* [Collected data]:
_ _ _ _ _

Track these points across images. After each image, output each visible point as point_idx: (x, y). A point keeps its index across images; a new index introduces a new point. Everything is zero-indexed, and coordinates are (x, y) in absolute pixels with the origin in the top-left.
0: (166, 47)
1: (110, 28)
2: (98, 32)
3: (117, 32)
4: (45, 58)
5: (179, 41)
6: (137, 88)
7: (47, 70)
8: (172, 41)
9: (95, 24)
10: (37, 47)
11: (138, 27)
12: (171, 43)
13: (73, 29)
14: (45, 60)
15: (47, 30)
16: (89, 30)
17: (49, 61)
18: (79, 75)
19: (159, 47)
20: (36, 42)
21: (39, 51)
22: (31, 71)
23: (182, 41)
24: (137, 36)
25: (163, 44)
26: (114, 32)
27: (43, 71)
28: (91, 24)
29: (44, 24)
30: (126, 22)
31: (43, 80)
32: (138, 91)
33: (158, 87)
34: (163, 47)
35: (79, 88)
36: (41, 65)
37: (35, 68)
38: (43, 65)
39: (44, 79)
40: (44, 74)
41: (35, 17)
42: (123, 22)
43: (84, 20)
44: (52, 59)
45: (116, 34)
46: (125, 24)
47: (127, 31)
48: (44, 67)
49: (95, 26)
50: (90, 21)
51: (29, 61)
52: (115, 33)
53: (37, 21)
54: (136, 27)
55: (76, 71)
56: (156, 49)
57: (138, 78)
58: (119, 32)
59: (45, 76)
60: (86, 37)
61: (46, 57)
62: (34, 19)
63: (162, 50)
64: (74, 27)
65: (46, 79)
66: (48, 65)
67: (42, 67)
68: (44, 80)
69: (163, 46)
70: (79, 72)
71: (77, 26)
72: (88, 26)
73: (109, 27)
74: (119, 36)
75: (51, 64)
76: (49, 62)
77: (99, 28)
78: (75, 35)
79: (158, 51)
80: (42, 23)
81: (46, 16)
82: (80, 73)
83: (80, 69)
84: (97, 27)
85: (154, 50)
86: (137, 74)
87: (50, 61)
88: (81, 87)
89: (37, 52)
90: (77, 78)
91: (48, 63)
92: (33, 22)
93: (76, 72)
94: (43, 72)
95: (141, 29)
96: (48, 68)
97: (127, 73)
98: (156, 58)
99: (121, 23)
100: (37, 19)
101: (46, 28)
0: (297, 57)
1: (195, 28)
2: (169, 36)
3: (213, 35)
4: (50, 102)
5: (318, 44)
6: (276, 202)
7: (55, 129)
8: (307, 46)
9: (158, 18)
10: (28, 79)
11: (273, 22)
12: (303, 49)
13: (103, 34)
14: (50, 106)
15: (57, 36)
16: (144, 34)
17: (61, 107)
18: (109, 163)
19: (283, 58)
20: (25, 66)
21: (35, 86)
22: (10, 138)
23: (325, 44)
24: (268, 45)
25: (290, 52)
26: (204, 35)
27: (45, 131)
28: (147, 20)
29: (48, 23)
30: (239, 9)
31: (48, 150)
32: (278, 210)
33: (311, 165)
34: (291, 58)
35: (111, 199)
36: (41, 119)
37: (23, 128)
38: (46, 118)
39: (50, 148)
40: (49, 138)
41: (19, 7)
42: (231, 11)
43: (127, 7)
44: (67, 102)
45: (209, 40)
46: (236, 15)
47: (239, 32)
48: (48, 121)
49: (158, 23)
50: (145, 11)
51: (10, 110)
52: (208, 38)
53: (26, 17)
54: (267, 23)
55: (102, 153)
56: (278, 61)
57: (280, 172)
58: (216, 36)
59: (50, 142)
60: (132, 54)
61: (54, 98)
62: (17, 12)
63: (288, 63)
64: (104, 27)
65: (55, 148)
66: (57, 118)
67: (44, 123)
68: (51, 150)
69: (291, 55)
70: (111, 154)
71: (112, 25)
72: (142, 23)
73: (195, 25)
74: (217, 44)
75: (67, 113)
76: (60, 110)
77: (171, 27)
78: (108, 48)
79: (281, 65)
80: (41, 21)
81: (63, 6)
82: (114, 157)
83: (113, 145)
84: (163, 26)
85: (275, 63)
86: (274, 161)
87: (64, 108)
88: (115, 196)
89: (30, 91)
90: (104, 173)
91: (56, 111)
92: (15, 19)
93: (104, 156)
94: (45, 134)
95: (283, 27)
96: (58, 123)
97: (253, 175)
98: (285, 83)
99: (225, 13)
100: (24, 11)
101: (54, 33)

_ _ _ _ _

* [What the task requires]:
Go through the records above and set each one down exactly, please.

* [Written response]:
Track these points across images. After each image, output each visible point as point_idx: (x, y). A point keeps its index across images; a new index introduces a new point. Everything is zero-indexed, and coordinates are (x, y) in absolute pixels with the origin in the top-left.
0: (166, 47)
1: (110, 28)
2: (98, 32)
3: (117, 32)
4: (45, 58)
5: (179, 41)
6: (137, 88)
7: (47, 70)
8: (172, 41)
9: (95, 24)
10: (37, 47)
11: (138, 27)
12: (171, 43)
13: (73, 29)
14: (45, 60)
15: (47, 30)
16: (89, 30)
17: (49, 61)
18: (79, 75)
19: (159, 47)
20: (36, 42)
21: (39, 51)
22: (31, 71)
23: (182, 41)
24: (137, 36)
25: (163, 44)
26: (114, 32)
27: (43, 71)
28: (91, 24)
29: (44, 24)
30: (126, 22)
31: (43, 80)
32: (138, 91)
33: (158, 87)
34: (163, 47)
35: (79, 88)
36: (41, 65)
37: (35, 68)
38: (43, 65)
39: (44, 79)
40: (44, 74)
41: (35, 17)
42: (123, 22)
43: (84, 20)
44: (52, 59)
45: (116, 34)
46: (125, 24)
47: (127, 31)
48: (44, 67)
49: (95, 26)
50: (90, 21)
51: (29, 61)
52: (115, 33)
53: (37, 21)
54: (136, 27)
55: (76, 71)
56: (156, 49)
57: (138, 78)
58: (119, 32)
59: (45, 76)
60: (86, 37)
61: (46, 57)
62: (34, 19)
63: (162, 50)
64: (74, 27)
65: (46, 79)
66: (48, 65)
67: (42, 67)
68: (44, 80)
69: (163, 46)
70: (79, 72)
71: (77, 26)
72: (88, 26)
73: (109, 27)
74: (119, 36)
75: (51, 64)
76: (49, 62)
77: (99, 28)
78: (75, 35)
79: (158, 51)
80: (42, 23)
81: (46, 16)
82: (80, 73)
83: (80, 69)
84: (97, 27)
85: (154, 50)
86: (137, 74)
87: (50, 61)
88: (81, 87)
89: (37, 52)
90: (77, 78)
91: (48, 63)
92: (33, 22)
93: (76, 72)
94: (43, 72)
95: (141, 29)
96: (48, 68)
97: (127, 73)
98: (156, 58)
99: (121, 23)
100: (37, 19)
101: (46, 28)
0: (297, 57)
1: (195, 28)
2: (169, 36)
3: (213, 35)
4: (50, 102)
5: (318, 44)
6: (276, 202)
7: (55, 129)
8: (307, 46)
9: (158, 18)
10: (28, 79)
11: (273, 22)
12: (303, 49)
13: (103, 34)
14: (50, 106)
15: (57, 36)
16: (144, 34)
17: (61, 107)
18: (109, 163)
19: (283, 58)
20: (25, 66)
21: (35, 86)
22: (10, 138)
23: (325, 44)
24: (268, 45)
25: (290, 52)
26: (204, 35)
27: (45, 131)
28: (147, 20)
29: (48, 23)
30: (239, 9)
31: (48, 150)
32: (278, 210)
33: (311, 165)
34: (291, 58)
35: (111, 199)
36: (41, 119)
37: (23, 128)
38: (46, 118)
39: (50, 148)
40: (49, 138)
41: (19, 7)
42: (231, 11)
43: (127, 7)
44: (67, 102)
45: (209, 40)
46: (236, 15)
47: (239, 32)
48: (48, 121)
49: (158, 23)
50: (145, 11)
51: (10, 110)
52: (208, 38)
53: (26, 17)
54: (267, 23)
55: (102, 153)
56: (278, 61)
57: (280, 172)
58: (216, 36)
59: (50, 142)
60: (132, 54)
61: (54, 98)
62: (17, 12)
63: (288, 63)
64: (104, 27)
65: (55, 148)
66: (57, 118)
67: (44, 123)
68: (51, 150)
69: (291, 55)
70: (111, 154)
71: (112, 25)
72: (142, 23)
73: (195, 25)
74: (217, 44)
75: (67, 113)
76: (60, 110)
77: (171, 27)
78: (108, 48)
79: (281, 65)
80: (41, 21)
81: (63, 6)
82: (114, 157)
83: (113, 145)
84: (163, 26)
85: (275, 63)
86: (274, 161)
87: (64, 108)
88: (115, 196)
89: (30, 91)
90: (104, 173)
91: (56, 111)
92: (15, 19)
93: (104, 156)
94: (45, 134)
95: (283, 27)
96: (58, 123)
97: (253, 175)
98: (285, 83)
99: (225, 13)
100: (24, 11)
101: (54, 33)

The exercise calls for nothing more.